• WHAT IS BEING ASKED: Filter the entries, keeping every line with the word "loro".

• RECORD EXCERPTS:

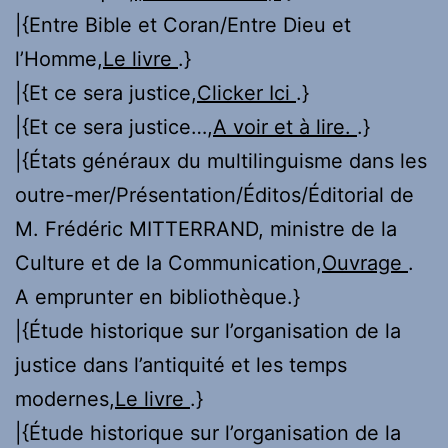
|{Entre Bible et Coran/Entre Dieu et
l’Homme,
Le livre
.}
|{Et ce sera justice,
Clicker Ici
.}
|{Et ce sera justice…,
A voir et à lire.
.}
|{États généraux du multilinguisme dans les
outre-mer/Présentation/Éditos/Éditorial de
M. Frédéric MITTERRAND, ministre de la
Culture et de la Communication,
Ouvrage
.
A emprunter en bibliothèque.}
|{Étude historique sur l’organisation de la
justice dans l’antiquité et les temps
modernes,
Le livre
.}
|{Étude historique sur l’organisation de la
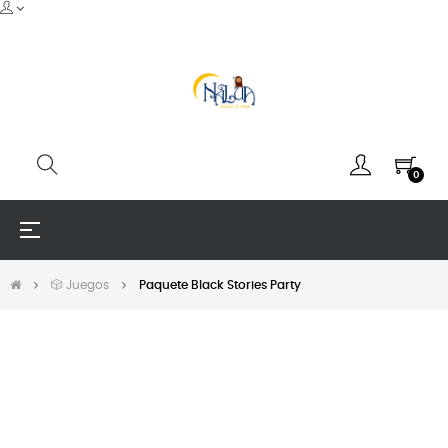
0
Navegación
☰
de
palanca
🎲 Juegos
Paquete Black Stories Party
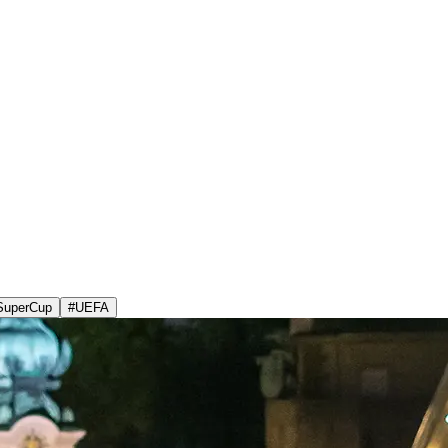
SuperCup
#
UEFA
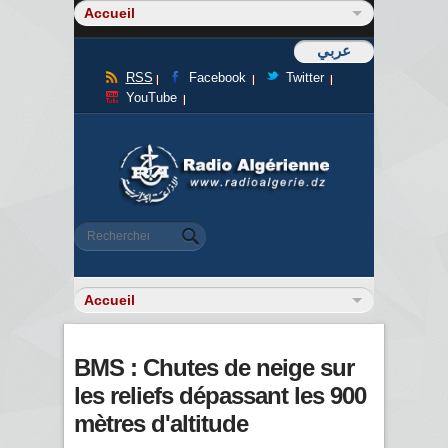
عربي
RSS
Facebook
Twitter
YouTube
Formulaire de recherche
Rechercher
BMS : Chutes de neige sur
les reliefs dépassant les 900
mètres d'altitude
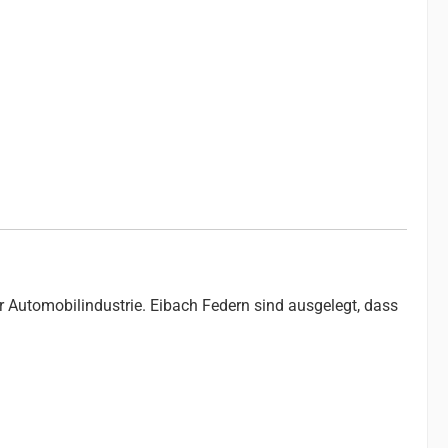
r Automobilindustrie. Eibach Federn sind ausgelegt, dass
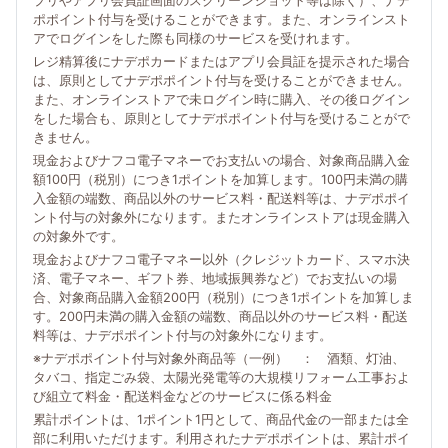
プリやアプリ会員証画面のスクリーンショット等は除く）、ナデ
ポポイント付与を受けることができます。また、オンラインスト
アでログインをした際も同様のサービスを受けれます。
レジ精算後にナデポカードまたはアプリ会員証を提示された場合
は、原則としてナデポポイント付与を受けることができません。
また、オンラインストアで未ログイン時に購入、その後ログイン
をした場合も、原則としてナデポポイント付与を受けることがで
きません。
現金およびナフコ電子マネーでお支払いの場合、対象商品購入金
額100円（税別）につき1ポイントを加算します。100円未満の購
入金額の端数、商品以外のサービス料・配送料等は、ナデポポイ
ント付与の対象外になります。またオンラインストアは現金購入
の対象外です。
現金およびナフコ電子マネー以外（クレジットカード、スマホ決
済、電子マネー、ギフト券、地域振興券など）でお支払いの場
合、対象商品購入金額200円（税別）につき1ポイントを加算しま
す。200円未満の購入金額の端数、商品以外のサービス料・配送
料等は、ナデポポイント付与の対象外になります。
※ナデポポイント付与対象外商品等（一例） ： 酒類、灯油、
タバコ、指定ごみ袋、太陽光発電等の大規模リフォーム工事およ
び組立て料金・配送料金などのサービスに係る料金
累計ポイントは、1ポイント1円として、商品代金の一部または全
部に利用いただけます。利用されたナデポポイントは、累計ポイ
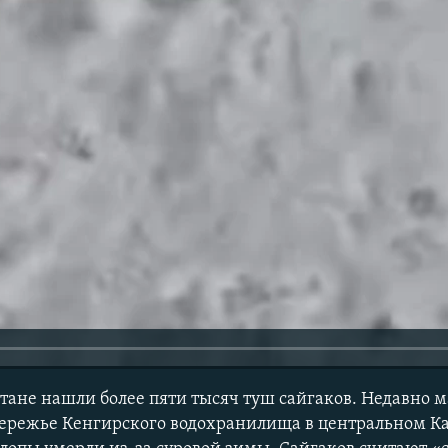
стане нашли более пяти тысяч туш сайгаков. Недавно 
ережье Кенгирского водохранилища в центральном Ка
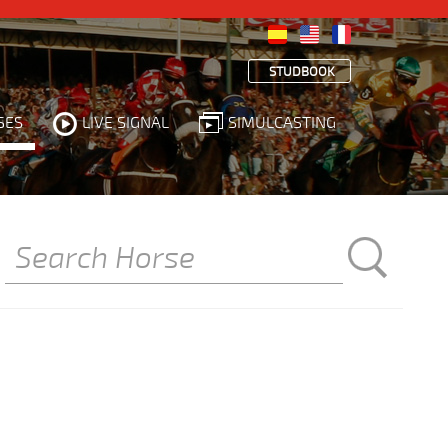
STUDBOOK
SES
LIVE SIGNAL
SIMULCASTING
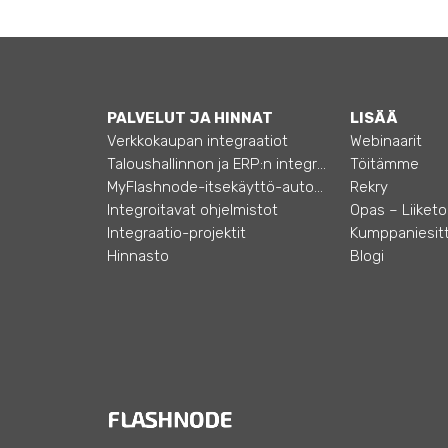
PALVELUT JA HINNAT
LISÄÄ
Verkkokaupan integraatiot
Webinaarit
Taloushallinnon ja ERP:n integraatiot
Töitämme
MyFlashnode-itsekäyttö-automaatio
Rekry
Integroitavat ohjelmistot
Integraatio-projektit
Kumppaniesitt
Hinnasto
Blogi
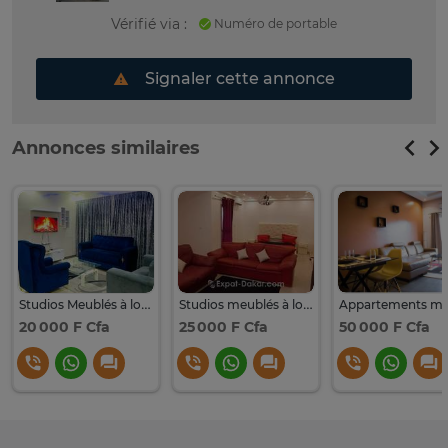
Vérifié via :
Numéro de portable
Signaler cette annonce
Annonces similaires
Studios Meublés à louer ouest foire
Studios meublés à louer à Sacre Coeur 3
20 000 F Cfa
25 000 F Cfa
50 000 F Cfa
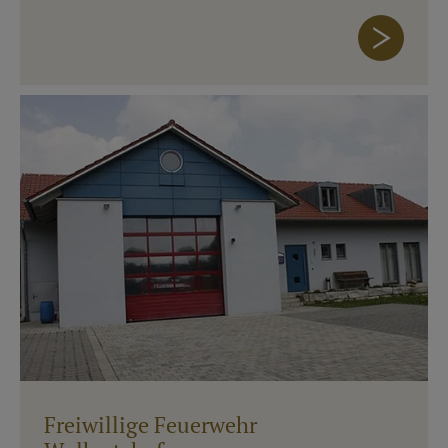
Freiwillige Feuerwehr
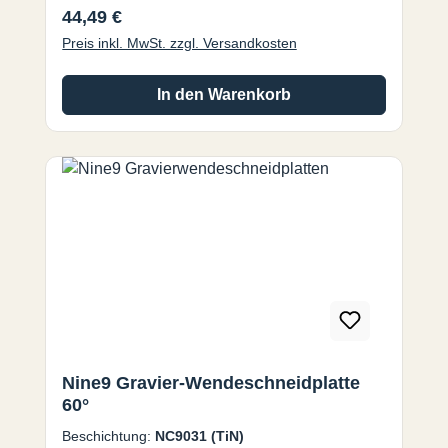
Regulärer Preis:
44,49 €
Kunststoff und Acryl. Nine9
Preis inkl. MwSt. zzgl. Versandkosten
Gravierwerkzeuge für den Einsatz auf Fräs-
und Graviermaschinen mit
Spindeldrehzahlen bis zu 40.000 U/min mit
In den Warenkorb
hohen Vorschüben.
Nine9 Gravier-Wendeschneidplatte
60°
Beschichtung:
NC9031 (TiN)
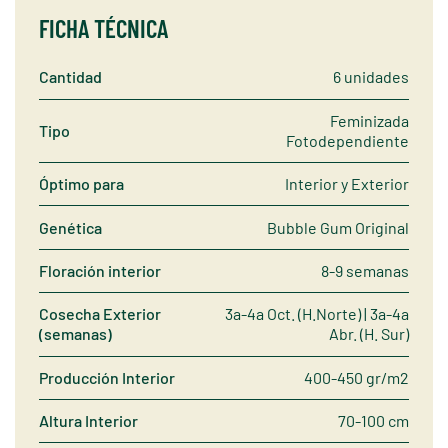
FICHA TÉCNICA
Cantidad
6 unidades
Feminizada
Tipo
Fotodependiente
Óptimo para
Interior y Exterior
Genética
Bubble Gum Original
Floración interior
8-9 semanas
Cosecha Exterior
3a-4a Oct. (H.Norte) | 3a-4a
(semanas)
Abr. (H. Sur)
Producción Interior
400-450 gr/m2
Altura Interior
70-100 cm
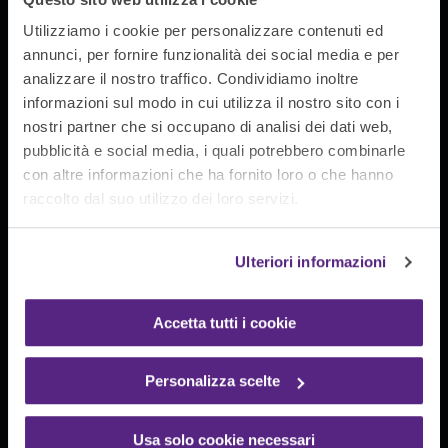
Utilizziamo i cookie per personalizzare contenuti ed
annunci, per fornire funzionalità dei social media e per
analizzare il nostro traffico. Condividiamo inoltre
informazioni sul modo in cui utilizza il nostro sito con i
Distributori
nostri partner che si occupano di analisi dei dati web,
automatici DPI
pubblicità e social media, i quali potrebbero combinarle
con altre informazioni che ha fornito loro o che hanno
raccolto dal suo utilizzo dei loro servizi.
Self Point Rossetto, il distributore automatico di
DPI progettato per facilitare la gestione in azienda
Ulteriori informazioni
dei dispositivi di sicurezza ed eliminare gli sprechi.
Accetta tutti i cookie
Personalizza scelte
Usa solo cookie necessari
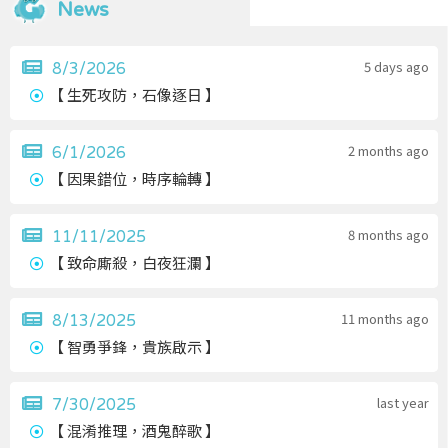
News
個視野 然後根據刀口和神職跳身份給的資訊 好人
要盤的東西也沒有很多 光暈版的魔改上警能給予
預言家一回合存活容錯 相對地對好人的發言層和邏
5 days ago
8/3/2026
輯層要求不是很高 至於上面提到的狼人焊跳比真
【 生死攻防，石像逐日 】
預容易的理論也是屬於發言層，也只能靠玩家多練
練發言和思考分析 我覺得與機制無關 說到底狼人
殺也是一款發言推理遊戲 不能說只依靠預言家給資
2 months ago
6/1/2026
訊 好人跟票就能贏的遊戲 我個人觀點：不排斥玩
【 因果錯位，時序輪轉 】
法多樣性，但當普遍公認首輪跳預言家是主流玩法
的時候，作為好人不想被排進坑那就應該去跟隨
8 months ago
11/11/2025
【 致命廝殺，白夜狂瀾 】
11 months ago
8/13/2025
【 智勇爭鋒，貴族啟示 】
last year
7/30/2025
【 混淆推理，酒鬼醉歌 】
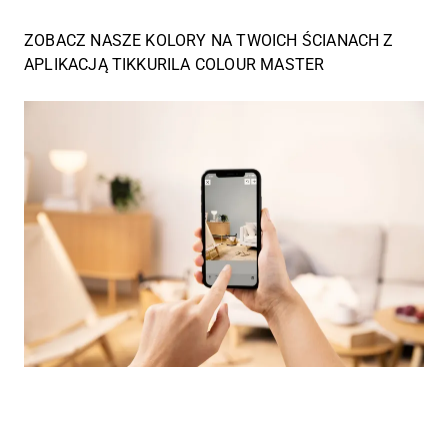
ZOBACZ NASZE KOLORY NA TWOICH ŚCIANACH Z
APLIKACJĄ TIKKURILA COLOUR MASTER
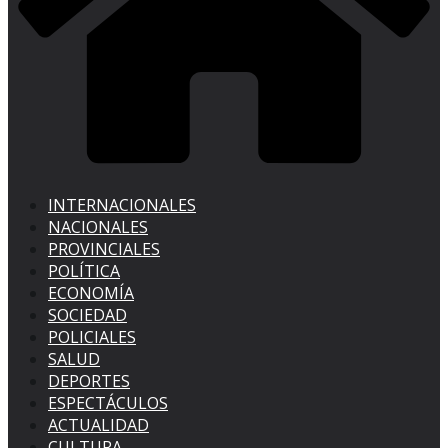
INTERNACIONALES
NACIONALES
PROVINCIALES
POLÍTICA
ECONOMÍA
SOCIEDAD
POLICIALES
SALUD
DEPORTES
ESPECTÁCULOS
ACTUALIDAD
CULTURA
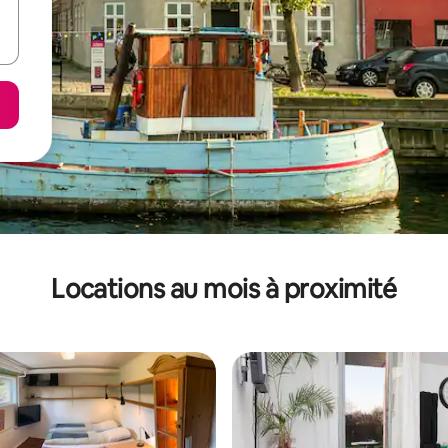
Locations au mois à proximité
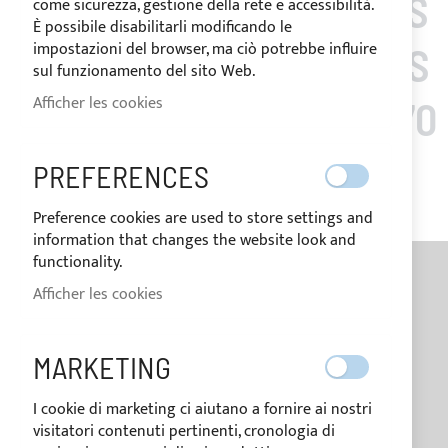
PRODUCTION DE TAUDS
come sicurezza, gestione della rete e accessibilità.
È possibile disabilitarli modificando le
impostazioni del browser, ma ciò potrebbe influire
DE SOLEIL ET HOUSSES
sul funzionamento del sito Web.
Afficher les cookies
NAUTIQUES DEPUIS 1970
PREFERENCES
Preference cookies are used to store settings and
information that changes the website look and
functionality.
Afficher les cookies
MARKETING
I cookie di marketing ci aiutano a fornire ai nostri
visitatori contenuti pertinenti, cronologia di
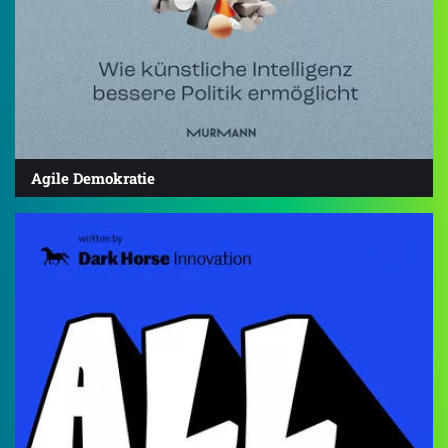
Agile Demokratie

• EXERCISE RESULT:
con altre informazioni che ha fornito loro o che hanno
raccolto dal suo utilizzo dei loro servizi.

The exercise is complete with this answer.